TEXT FOR ANALYSIS:
Get up to industry speed

Let's face it, you've probably gotten a little rusty during your time away from the world of work. No shame in that, of course. What would retirement be if it didn't include lots of well-deserved relaxation?

But employers don't care about how much your golf game has improved over the past few years, and they have neither the time nor the money to ease you back onto the fast track. They need employees who are up and running now. If that doesn't describe you, they'll simply move on to the next candidate.

At a minimum, you'll need to be familiar with the latest version of the standard software used in the industries you're interested in, as well as basic office programs such as Outlook, Excel, Access, and PowerPoint.

Not there yet? Look for nonprofits in your area that provide free training or community colleges that offer low-cost courses. "Most jobs today require not just computer literacy, but real fluency," says Cirillo. Plus, being technologically proficient will help you beat one common rap against older workers: Some 44% of employers believe older employees are averse to technology vs. 13% who say the same about younger workers, according to a study by the Sloan Center on Aging and Work at Boston College.

You also need to get your head back into the professional game. For each industry you're targeting, brush up on the jargon, find out who the major players are, and get familiar with the challenges that businesses in the sector are facing and the latest developments.

SET OF TASKS:
A. Answer these questions from the advice on getting up to industry speed, one line each:
(i) Which basic office programs does it name?
(ii) What percentage of employers think older employees are averse to technology?
(iii) Who carried out the study behind that figure?
B. Continue the advice on getting up to industry speed, starting right after its final sentence.

DATA FOR ANALYSIS:

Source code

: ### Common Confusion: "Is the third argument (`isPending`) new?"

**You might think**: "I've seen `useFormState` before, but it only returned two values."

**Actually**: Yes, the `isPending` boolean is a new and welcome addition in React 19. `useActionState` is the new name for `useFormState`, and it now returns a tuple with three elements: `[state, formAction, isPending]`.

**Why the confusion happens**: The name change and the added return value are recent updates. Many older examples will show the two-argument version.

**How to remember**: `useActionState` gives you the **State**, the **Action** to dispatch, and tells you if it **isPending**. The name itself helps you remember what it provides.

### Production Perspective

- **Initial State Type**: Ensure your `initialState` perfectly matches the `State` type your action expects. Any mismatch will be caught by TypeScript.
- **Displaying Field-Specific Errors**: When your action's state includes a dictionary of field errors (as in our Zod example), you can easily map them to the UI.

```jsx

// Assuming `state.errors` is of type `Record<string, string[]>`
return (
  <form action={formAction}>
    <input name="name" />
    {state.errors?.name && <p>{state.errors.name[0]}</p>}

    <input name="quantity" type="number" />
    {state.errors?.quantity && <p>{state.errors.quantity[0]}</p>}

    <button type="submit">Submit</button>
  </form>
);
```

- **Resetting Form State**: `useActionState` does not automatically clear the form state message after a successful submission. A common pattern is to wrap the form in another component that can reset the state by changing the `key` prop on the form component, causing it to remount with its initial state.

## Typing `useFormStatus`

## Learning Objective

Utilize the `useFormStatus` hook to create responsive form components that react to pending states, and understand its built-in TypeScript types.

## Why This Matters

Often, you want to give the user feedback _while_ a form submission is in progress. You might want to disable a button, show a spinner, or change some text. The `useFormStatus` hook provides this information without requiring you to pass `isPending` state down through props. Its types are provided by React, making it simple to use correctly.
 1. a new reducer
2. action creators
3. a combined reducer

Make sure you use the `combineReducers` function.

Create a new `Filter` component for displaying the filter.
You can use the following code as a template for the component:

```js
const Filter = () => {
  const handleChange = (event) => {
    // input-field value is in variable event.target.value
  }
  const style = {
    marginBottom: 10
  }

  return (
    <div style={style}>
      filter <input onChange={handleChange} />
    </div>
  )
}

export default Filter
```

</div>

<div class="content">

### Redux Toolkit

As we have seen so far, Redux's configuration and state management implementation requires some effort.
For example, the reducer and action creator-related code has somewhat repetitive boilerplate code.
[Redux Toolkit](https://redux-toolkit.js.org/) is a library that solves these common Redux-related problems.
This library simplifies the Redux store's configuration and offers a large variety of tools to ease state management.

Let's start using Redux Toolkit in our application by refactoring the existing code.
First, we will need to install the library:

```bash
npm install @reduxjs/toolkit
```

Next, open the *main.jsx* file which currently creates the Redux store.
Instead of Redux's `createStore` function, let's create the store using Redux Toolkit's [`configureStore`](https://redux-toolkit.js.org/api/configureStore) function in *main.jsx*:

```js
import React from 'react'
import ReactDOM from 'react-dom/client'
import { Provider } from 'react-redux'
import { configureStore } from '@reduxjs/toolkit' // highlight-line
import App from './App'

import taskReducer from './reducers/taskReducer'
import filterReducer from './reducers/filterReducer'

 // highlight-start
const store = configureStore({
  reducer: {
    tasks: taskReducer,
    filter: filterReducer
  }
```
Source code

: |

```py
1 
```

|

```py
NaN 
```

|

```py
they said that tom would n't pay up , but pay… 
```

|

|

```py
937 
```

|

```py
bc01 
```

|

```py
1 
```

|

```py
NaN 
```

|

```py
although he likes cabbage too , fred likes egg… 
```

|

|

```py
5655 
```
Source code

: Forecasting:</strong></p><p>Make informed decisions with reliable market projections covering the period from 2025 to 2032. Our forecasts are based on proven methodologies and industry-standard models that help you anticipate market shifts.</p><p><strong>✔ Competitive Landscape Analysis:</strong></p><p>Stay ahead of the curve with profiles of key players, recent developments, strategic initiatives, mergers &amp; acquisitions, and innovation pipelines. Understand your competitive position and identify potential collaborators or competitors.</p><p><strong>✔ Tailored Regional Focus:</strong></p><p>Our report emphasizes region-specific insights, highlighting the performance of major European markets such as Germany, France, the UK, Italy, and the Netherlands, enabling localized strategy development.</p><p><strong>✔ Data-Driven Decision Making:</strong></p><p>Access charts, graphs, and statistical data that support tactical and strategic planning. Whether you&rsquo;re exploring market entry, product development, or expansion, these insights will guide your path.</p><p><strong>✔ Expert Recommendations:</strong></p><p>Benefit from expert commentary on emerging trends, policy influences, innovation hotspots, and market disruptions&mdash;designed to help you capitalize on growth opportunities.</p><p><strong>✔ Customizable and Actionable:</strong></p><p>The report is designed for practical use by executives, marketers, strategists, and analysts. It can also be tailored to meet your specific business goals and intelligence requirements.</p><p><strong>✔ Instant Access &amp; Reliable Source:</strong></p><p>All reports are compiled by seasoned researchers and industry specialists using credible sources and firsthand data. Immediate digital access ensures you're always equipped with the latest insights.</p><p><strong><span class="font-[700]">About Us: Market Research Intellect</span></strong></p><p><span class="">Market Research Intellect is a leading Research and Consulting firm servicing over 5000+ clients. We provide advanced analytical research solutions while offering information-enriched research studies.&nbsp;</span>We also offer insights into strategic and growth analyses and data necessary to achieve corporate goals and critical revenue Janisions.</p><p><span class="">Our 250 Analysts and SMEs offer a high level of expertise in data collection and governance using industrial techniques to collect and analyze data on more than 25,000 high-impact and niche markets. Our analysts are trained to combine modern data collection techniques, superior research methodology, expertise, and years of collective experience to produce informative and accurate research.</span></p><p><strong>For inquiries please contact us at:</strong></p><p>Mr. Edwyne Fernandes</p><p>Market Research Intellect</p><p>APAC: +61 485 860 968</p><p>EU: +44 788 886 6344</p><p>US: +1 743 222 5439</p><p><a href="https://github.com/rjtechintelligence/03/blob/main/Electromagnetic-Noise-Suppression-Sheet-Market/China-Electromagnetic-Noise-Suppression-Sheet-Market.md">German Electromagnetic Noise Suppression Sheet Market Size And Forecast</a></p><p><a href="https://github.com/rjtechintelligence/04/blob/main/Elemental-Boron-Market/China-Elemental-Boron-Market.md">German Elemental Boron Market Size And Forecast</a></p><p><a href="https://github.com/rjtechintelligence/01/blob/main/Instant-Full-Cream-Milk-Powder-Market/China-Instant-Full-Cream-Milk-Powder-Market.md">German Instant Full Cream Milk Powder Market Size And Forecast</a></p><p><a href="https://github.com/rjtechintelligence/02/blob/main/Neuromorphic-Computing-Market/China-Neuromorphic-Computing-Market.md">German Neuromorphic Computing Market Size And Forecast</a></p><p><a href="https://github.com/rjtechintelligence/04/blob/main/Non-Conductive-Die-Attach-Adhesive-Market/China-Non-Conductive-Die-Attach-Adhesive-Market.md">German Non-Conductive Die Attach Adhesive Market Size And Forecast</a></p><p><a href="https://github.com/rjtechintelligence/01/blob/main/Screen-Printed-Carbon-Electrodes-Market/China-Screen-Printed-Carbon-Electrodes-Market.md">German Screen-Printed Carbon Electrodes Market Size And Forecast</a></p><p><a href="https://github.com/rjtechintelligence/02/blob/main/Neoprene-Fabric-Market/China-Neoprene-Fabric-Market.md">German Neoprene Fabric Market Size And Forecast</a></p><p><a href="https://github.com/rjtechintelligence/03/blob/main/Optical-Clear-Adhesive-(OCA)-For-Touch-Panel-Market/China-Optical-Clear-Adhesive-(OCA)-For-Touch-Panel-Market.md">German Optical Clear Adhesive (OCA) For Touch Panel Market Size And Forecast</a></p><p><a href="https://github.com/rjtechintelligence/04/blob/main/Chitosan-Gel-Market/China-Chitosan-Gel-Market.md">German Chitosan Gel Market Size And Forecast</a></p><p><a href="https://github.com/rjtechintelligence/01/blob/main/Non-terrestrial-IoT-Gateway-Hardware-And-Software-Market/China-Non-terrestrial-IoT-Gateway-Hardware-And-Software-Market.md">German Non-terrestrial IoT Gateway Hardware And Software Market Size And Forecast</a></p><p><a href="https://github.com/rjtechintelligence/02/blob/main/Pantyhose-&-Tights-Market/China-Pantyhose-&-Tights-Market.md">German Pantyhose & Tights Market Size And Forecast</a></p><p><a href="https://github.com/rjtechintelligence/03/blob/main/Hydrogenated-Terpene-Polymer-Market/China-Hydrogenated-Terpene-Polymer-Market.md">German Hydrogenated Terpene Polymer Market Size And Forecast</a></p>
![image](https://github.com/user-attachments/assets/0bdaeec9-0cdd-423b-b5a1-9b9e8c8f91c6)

RESPONSES IN ORDER:
A.
(i) Outlook, Excel, Access, and PowerPoint
(ii) 44%
(iii) The Sloan Center on Aging and Work at Boston College

B.
The best way to do that is to attend industry events, where you can listen to panel discussions, network, and come up with ideas for adding value to whatever companies you'll be approaching. Try inviting some of the people you meet in the industry out to lunch to ask for advice. Be sure to share your insights as well, along with any interesting tidbits you've picked up at conferences that they might find useful. This will make your contacts more favorably disposed to give you job leads -- or at least recommend others to talk to.

Show forward thinking

One of the biggest stereotypes about retirees is that they are set in their ways -- and sometimes it's true, says Kartin. "Many retirees don't want to compete with younger people based on their skill," he says. "They can have an almost dogged intransigence: 'I know how to do it; I've done it for 30 years,' and they expect to get the job based on that alone."

Certainly Tom Wogan feels that his experience should be viewed as a real asset. Wogan took early retirement after 36 years at Florida Power & Light Co. because, as he puts it, new management came in with "different ideas about the way things should be done." When he realized last year that he needed to work again, he spent months perusing Internet job sites, occasionally sending out rsums that underscored his many years in the industry and becoming increasingly frustrated by the lack of response.

What's wrong with his approach? For one thing, job searches these days need to be a lot more proactive. Simply looking through the classifieds probably isn't enough to get you hired. Plus, presenting yourself as a 60-year-old with 35 years of experience can make you seem as if you belong to history rather than the urgent present and promising future, career experts say. Instead, find ways to show you have successfully reinvented yourself several times over the course of your career; the implicit message is that you've done it successfully before, and you'll do it again.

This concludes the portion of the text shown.